─── Records provided ───
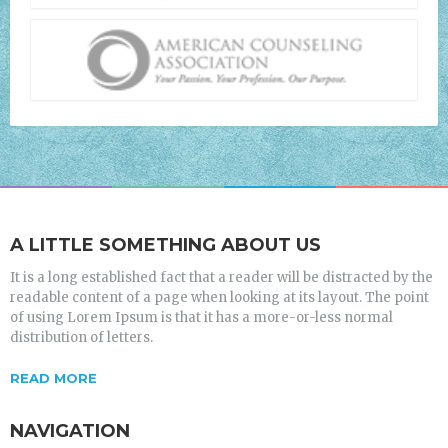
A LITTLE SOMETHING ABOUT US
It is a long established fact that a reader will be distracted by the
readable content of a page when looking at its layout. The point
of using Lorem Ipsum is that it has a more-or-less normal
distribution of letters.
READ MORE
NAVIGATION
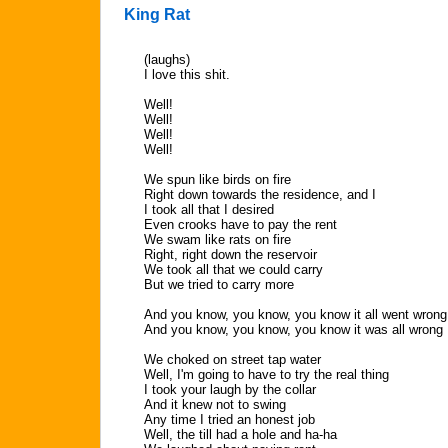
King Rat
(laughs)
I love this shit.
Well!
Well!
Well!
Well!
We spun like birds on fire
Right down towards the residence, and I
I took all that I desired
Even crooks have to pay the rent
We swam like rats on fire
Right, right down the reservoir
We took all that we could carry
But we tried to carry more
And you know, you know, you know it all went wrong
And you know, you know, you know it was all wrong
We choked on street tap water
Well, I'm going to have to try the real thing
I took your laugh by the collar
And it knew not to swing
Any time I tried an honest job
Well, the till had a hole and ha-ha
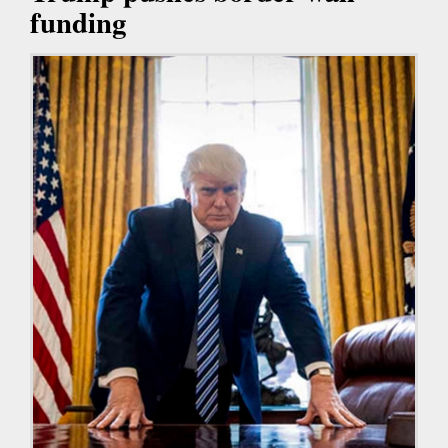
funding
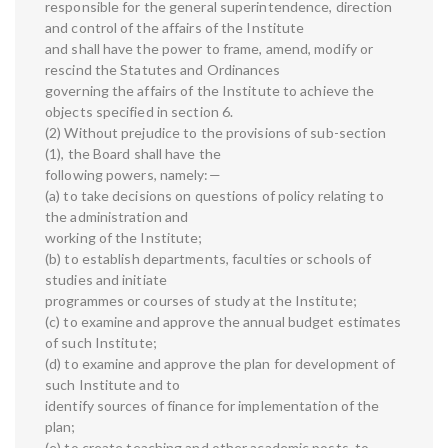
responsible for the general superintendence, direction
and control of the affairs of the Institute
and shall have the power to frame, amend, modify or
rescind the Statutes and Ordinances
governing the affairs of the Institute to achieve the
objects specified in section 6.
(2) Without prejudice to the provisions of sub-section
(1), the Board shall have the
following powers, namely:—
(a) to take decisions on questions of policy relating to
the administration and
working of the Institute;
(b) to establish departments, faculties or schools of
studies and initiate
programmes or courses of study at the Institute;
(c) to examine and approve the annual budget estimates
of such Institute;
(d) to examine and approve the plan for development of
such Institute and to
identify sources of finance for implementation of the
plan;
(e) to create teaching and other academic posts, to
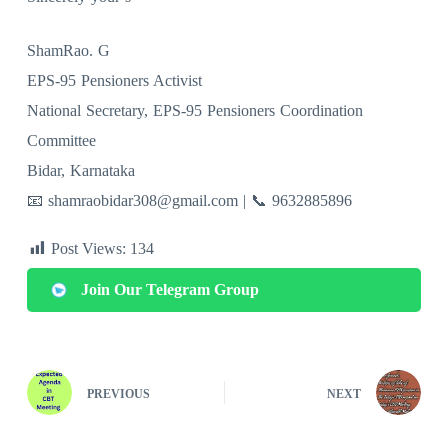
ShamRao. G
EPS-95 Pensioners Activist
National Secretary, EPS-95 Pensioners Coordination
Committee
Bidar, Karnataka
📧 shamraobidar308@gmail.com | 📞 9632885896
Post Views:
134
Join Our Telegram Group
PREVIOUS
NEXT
───
- Assignment -
Only the lines from the one with "(b) to establish" through the final line of the data should be written out, exactly and including both ends. Skip the pictures.

- Solution to the exercise -
(b) to establish departments, faculties or schools of
studies and initiate
programmes or courses of study at the Institute;
(c) to examine and approve the annual budget estimates
of such Institute;
(d) to examine and approve the plan for development of
such Institute and to
identify sources of finance for implementation of the
plan;
(e) to create teaching and other academic posts, to
ShamRao. G
EPS-95 Pensioners Activist
National Secretary, EPS-95 Pensioners Coordination
Committee
Bidar, Karnataka
📧 shamraobidar308@gmail.com | 📞 9632885896
Post Views:
134
Join Our Telegram Group
PREVIOUS
NEXT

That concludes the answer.